Europe overtook China in 2020 to become the world’s largest market for electric vehicles, amid a pedal-to-the-metal push to increase EV adoption from governments and supercharged demand from consumers.
The registrations of new electric vehicles topped 1.33 million in the key European markets last year, compared with 1.25 million in China, according to a report based on public data by automotive analyst Matthias Schmidt.
The 18 markets include the European Union states—minus 13 countries in Central and Eastern Europe—as well as the U.K., Norway, Iceland, and Switzerland.
And growth will only continue, according to Schmidt, who publishes the European Electric Car Report. He projects that electric vehicles’ share of the European car market will rise from 12.4% in 2020 to 15.5% in 2021 — that is 1.91 million vehicles out of a total of 12.3 million, and an increase of 572,000 from 2020.
Key trends have emerged as Europe races to become the most important region for EVs, highlighted in the report that Schmidt shared with MarketWatch.

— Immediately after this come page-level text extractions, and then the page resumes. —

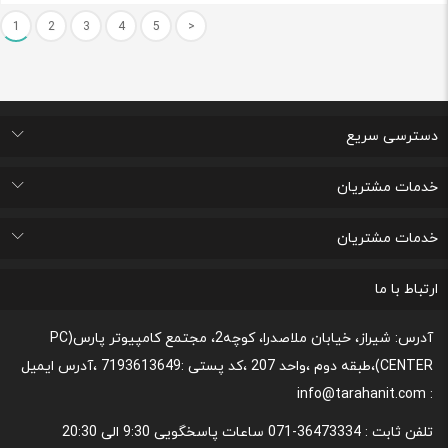
1
2
3
4
5
>
دسترسی سریع
اتاق خبر
درباره ما
تماس با ما
پرسشهای متداول
خدمات مشتریان
لیست علاقه مندی های من
پیگیری خرید و مدت زمان تحویل
پشتیبانی و ثبت شکایات مصرف کنندگان
قوانین و مقررات مربوط به رعایت حریم شخصی
خدمات مشتریان
رونداسترداد وجه
روند مرجوعي كالا و نحوه فسخ خدمات
نحوه پشتیبانی و خدمات پس از فروش
قوانین و مقررات،نحوه ی پرداخت و شیوه ی ارسال
ارتباط با ما
آدرس: شیراز، خیابان ملاصدرا، کوچه2، مجتمع کامپیوتر پارس(PC
CENTER)،طبقه دوم ،واحد 207 ،کد پستی :7193613649 ،آدرس ایمیل
: info@tarahanit.com
تلفن ثابت :
36473334-071 ساعات پاسخگویی 9:30 الی 20:30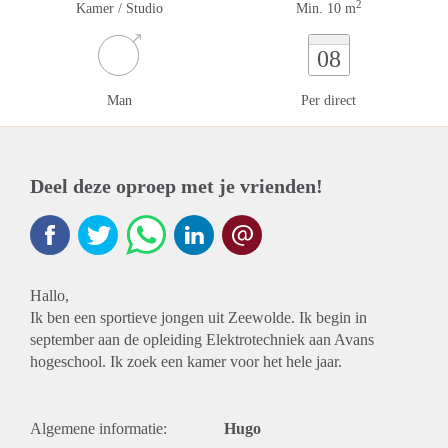
2
Kamer / Studio
Min. 10 m
08
Man
Per direct
Deel deze oproep met je vrienden!
Hallo,
Ik ben een sportieve jongen uit Zeewolde. Ik begin in
september aan de opleiding Elektrotechniek aan Avans
hogeschool. Ik zoek een kamer voor het hele jaar.
Algemene informatie:
Hugo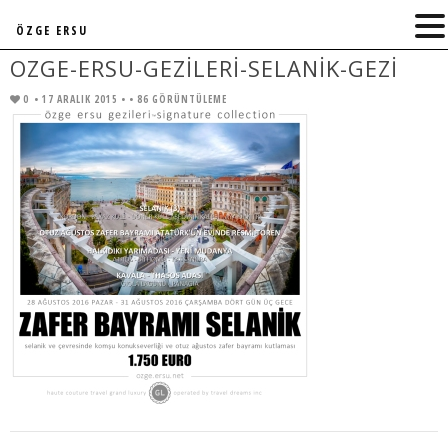
ÖZGE ERSU
OZGE-ERSU-GEZILERI-SELANIK-GEZI
0
• 17 ARALIK 2015 •
• 86 GÖRÜNTÜLEME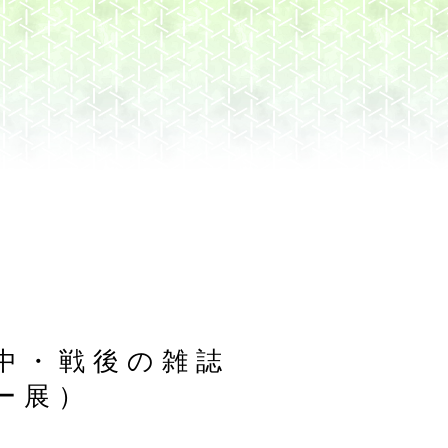
戦中・戦後の雑誌
ー展）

Among them are that the Renault Zoe is now the most popular electric vehicle in Europe, overtaking Tesla’s Model 3, which took the top spot in 2019. In fact, Tesla’s success in Europe has declined across the board over the last year, with the U.S. company delivering nearly 12,000 fewer cars across the continent in 2020 than in 2019.
Here’s what you should know:
SUVs are leading the growth
When you think of environmentally-friendly vehicles, sport-utility vehicles and crossovers probably don’t spring to mind. But this class is by far the most popular type of battery-electric vehicle in Europe, representing 27% of all registrations in 2020 and 29% in December alone.
Hyundai and Kia led the pack, making up 39% of battery-electric SUV and crossover volumes in 2020.
SUVs and crossovers are even more popular with hybrid buyers — accounting for 53% of plug-in hybrid electric-vehicle volumes last year.